Let $X$ be a Kan complex. According to Proposition 3.5.2.1, $X$ is $n$-connective if and only if, for every nonnegative integer $m \leq n$, every map $\operatorname{\partial \Delta }^{m} \rightarrow X$ can be extended to an $m$-simplex of $X$. We now study a dual version of this condition.

Definition 3.5.7.1. Let $n$ be an integer. We say that a Kan complex $X$ is $n$-truncated if, for every integer $m \geq n+2$, every morphism of simplicial sets $\operatorname{\partial \Delta }^{m} \rightarrow X$ can be extended to an $m$-simplex of $X$.

Example 3.5.7.2. Let $n$ be an integer. Recall that a Kan complex $X$ is $(n+1)$-coskeletal if, for every integer $m \geq n+2$, every morphism of simplicial sets $\operatorname{\partial \Delta }^{m} \rightarrow X$ extends uniquely to an $m$-simplex of $X$ (Definition 3.5.3.1). If this condition is satisfied, then $X$ is $n$-truncated. In particular, every $n$-groupoid is $n$-truncated (Corollary 3.5.5.11). See Proposition 3.5.7.15 (or Variant 3.5.7.16) for a partial converse.

Example 3.5.7.3. For $n \leq -2$, a Kan complex $X$ is $n$-truncated if and only if it is contractible (see Theorem 3.2.4.3).

PROVIDED DATA
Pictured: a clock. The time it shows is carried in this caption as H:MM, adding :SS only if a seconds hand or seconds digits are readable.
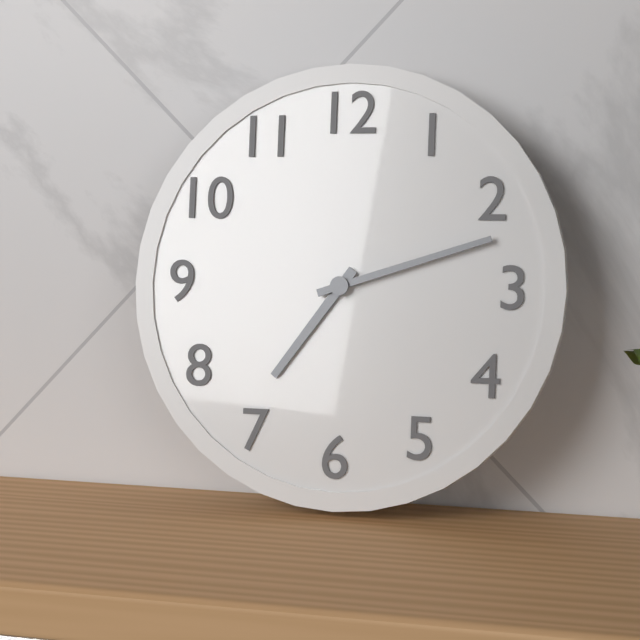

WHAT IS EXPECTED
Reproduce word for word the part of the passage on truncated Kan complexes from "Example 3.5.7.2. Let" to "(see Theorem 3.2.4.3).".

RESULT OF THIS EXERCISE
Example 3.5.7.2. Let $n$ be an integer. Recall that a Kan complex $X$ is $(n+1)$-coskeletal if, for every integer $m \geq n+2$, every morphism of simplicial sets $\operatorname{\partial \Delta }^{m} \rightarrow X$ extends uniquely to an $m$-simplex of $X$ (Definition 3.5.3.1). If this condition is satisfied, then $X$ is $n$-truncated. In particular, every $n$-groupoid is $n$-truncated (Corollary 3.5.5.11). See Proposition 3.5.7.15 (or Variant 3.5.7.16) for a partial converse.

Example 3.5.7.3. For $n \leq -2$, a Kan complex $X$ is $n$-truncated if and only if it is contractible (see Theorem 3.2.4.3).